Sekarang ia sudah tahu apa yang harus dilakukannya. Mencoba meluruskan niat, mengikhlaskan Rama dan bangkit kembali. Dengan begitu, ia bisa menjalankan ibadah puasanya dengan khusyuk.
Tiga hari setelahnya, Icha mendatangi rumah Cinta dengan sebuah pemikiran yang mungkin akan mengubah keputusannya.
"Assalamualaikum."
Tampak terkejut, Cinta yang tengah mempersiapkan diri untuk menemui orang tuanya dan lebih memilih merelakan, meski berat, ia mungkin akan turut bahagia nantinya. Icha tersenyum simpul, membuat Cinta semakin tertegun.
"Wa'alaikum salam. Icha?"
Icha beranjak memeluknya. "Barakallah, Cinta. Semoga dia benar-benar jodoh kamu."

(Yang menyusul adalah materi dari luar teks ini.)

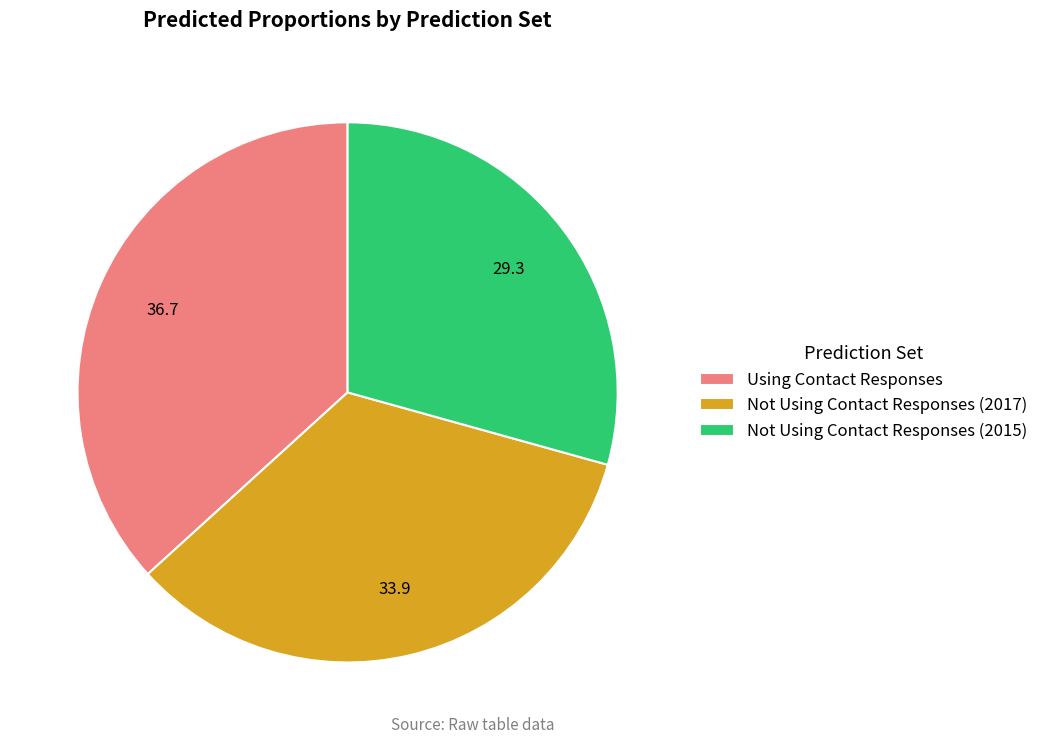

Does Not Using Contact Responses (2015) represent more than half of the total?

No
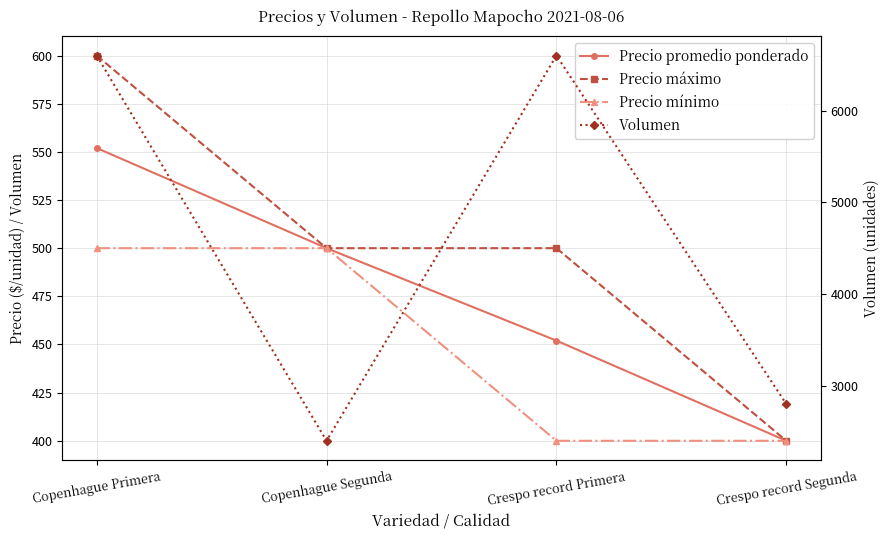

At Copenhague Primera, list the series in order from smallest to largest.

Precio mínimo, Precio promedio ponderado, Precio máximo, Volumen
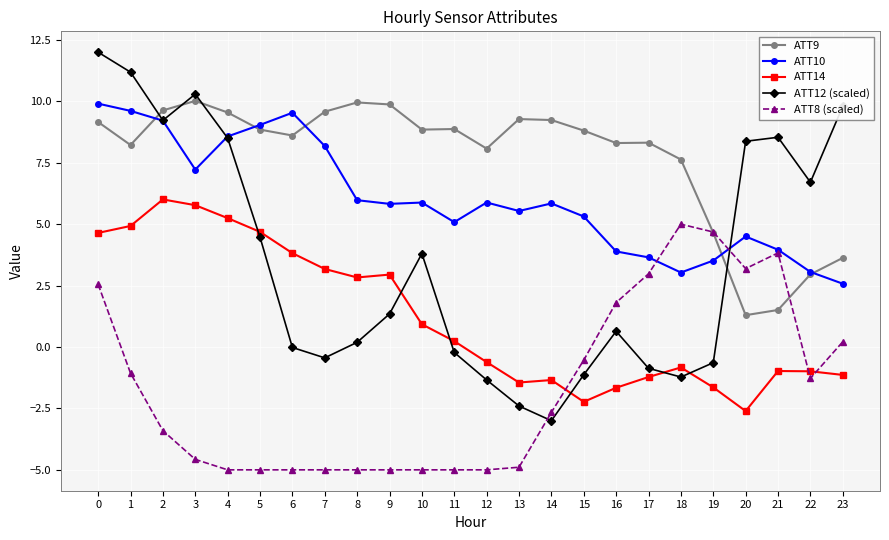

What is the difference between the highest and lowest values at 1?

12.3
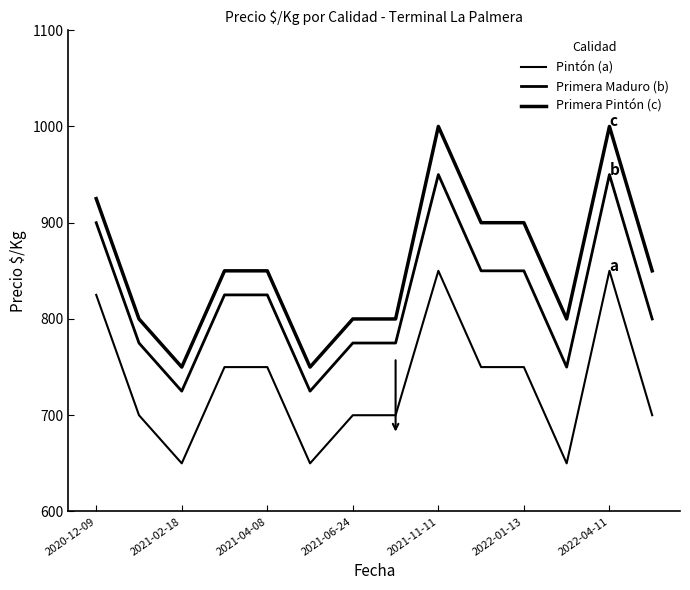

True or false: Pintón (a) and Primera Maduro (b) cross at least once.

False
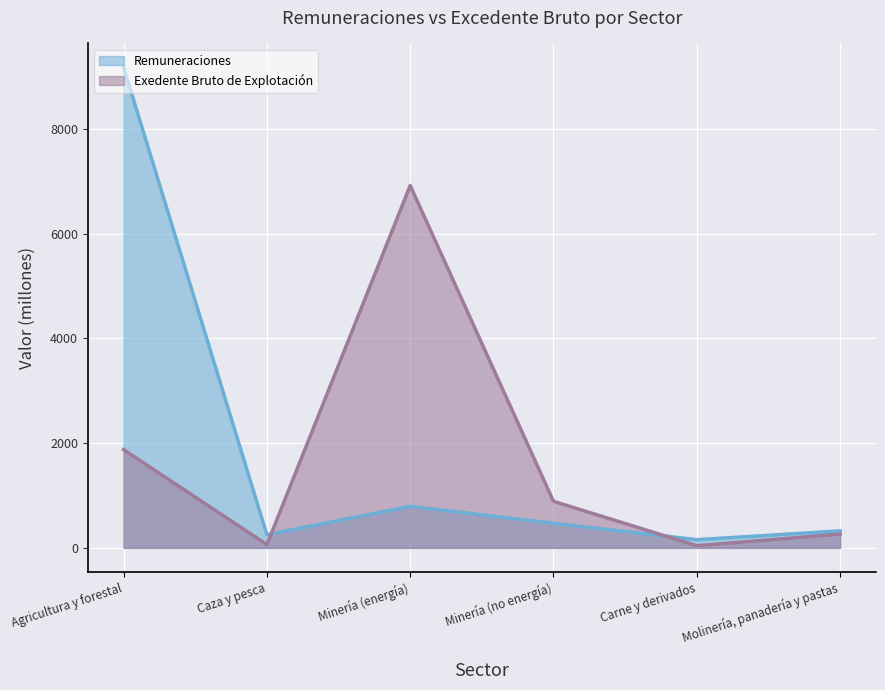

How many intersections are there between Remuneraciones and Exedente Bruto de Explotación?

2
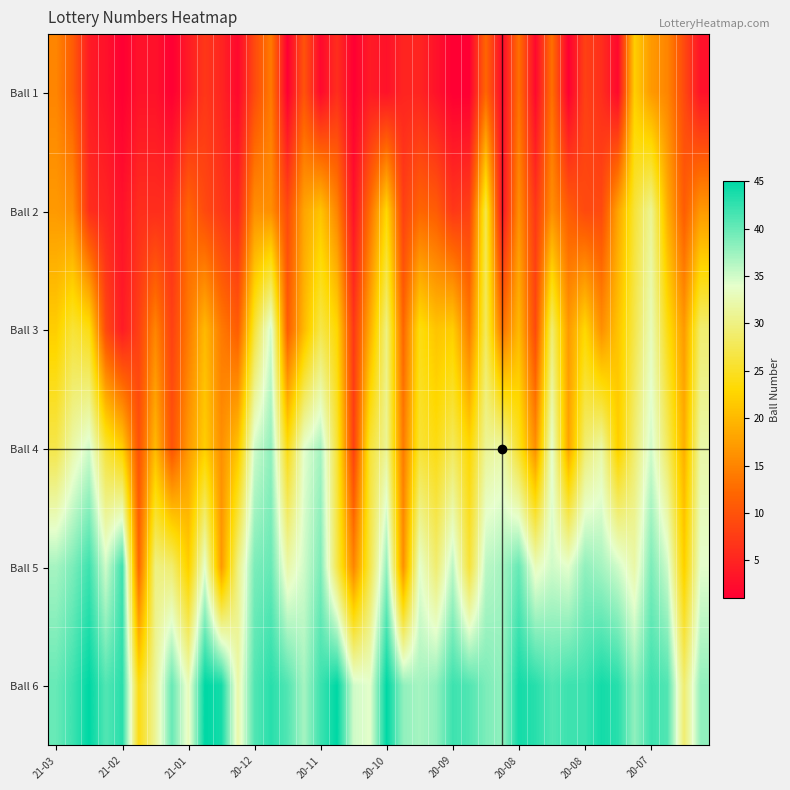

How many categories are shown in the chart?

40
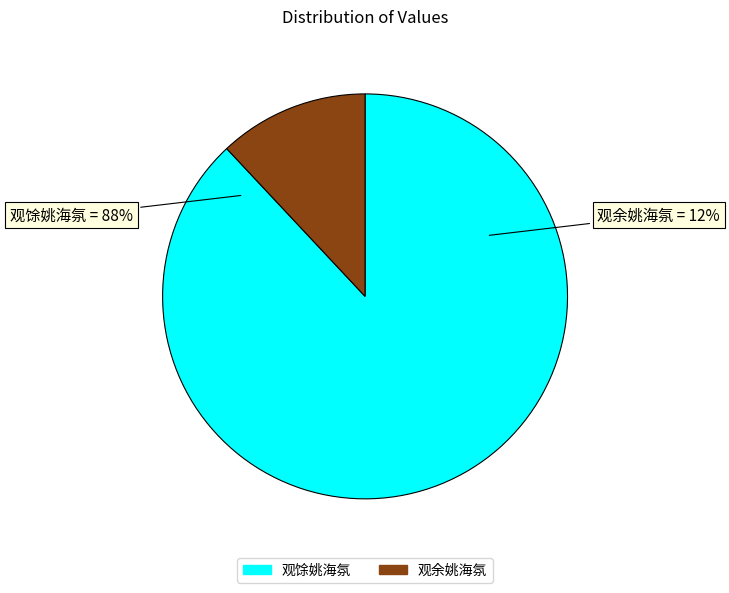

How many slices are in this pie chart?

2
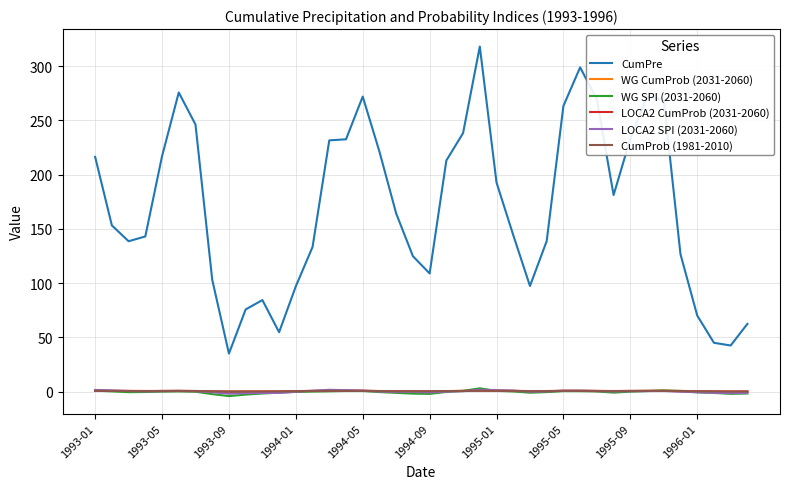

What are all the series names shown in the legend?

CumPre, WG CumProb (2031-2060), WG SPI (2031-2060), LOCA2 CumProb (2031-2060), LOCA2 SPI (2031-2060), CumProb (1981-2010)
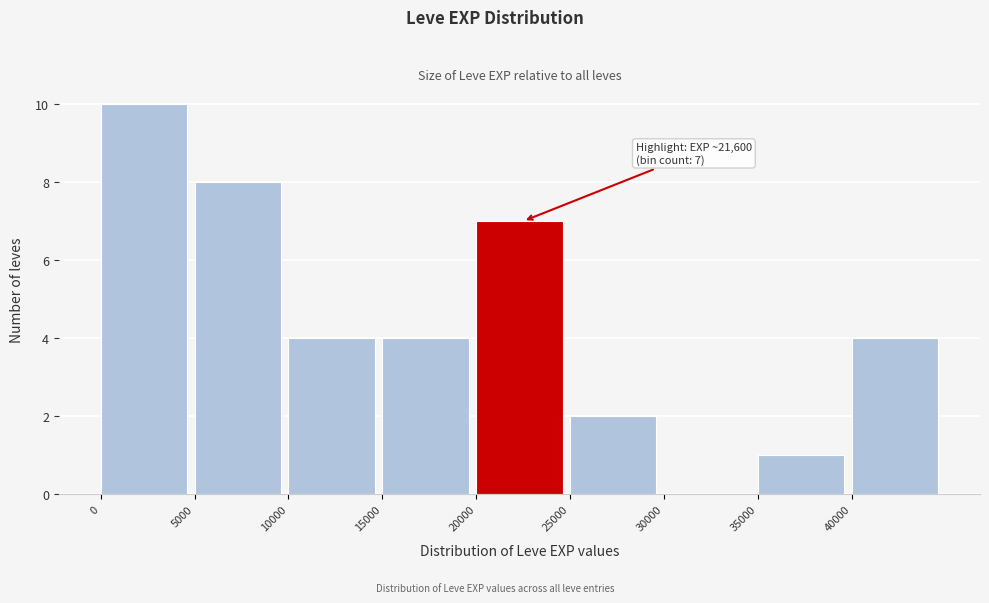

Which range on the x-axis has the tallest bar?

0 to 5000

Cinta tak dapat berkata-kata. Tangannya betgerak balas memeluk lebih erat, air matanya tumpah di pundak Icha. "Terima kasih."
Icha mengurai pelukan, mengusap lelehan haru di pipi ranum Cinta. "Senyum Cinta, kamu sudah dilamar loh," kelakarnya membuat tawa kecil spontan meluncur dari bibirnya.
Perkataan Icha ia anggap sebagai wujud persetujuan dan bahwa perempuan itu telah merelakan terlebih dahulu. Cinta memandang punggung Icha yang bergoyang dengan riang dan lebih ringan saat berpamitan setelah mereka berbincang-bincang cukup lama. Dalam hati, ia mendoakan, semoga gadis sebaik Callista Azzura akan mendapatkan pria yang lebih baik dari seorang Rama.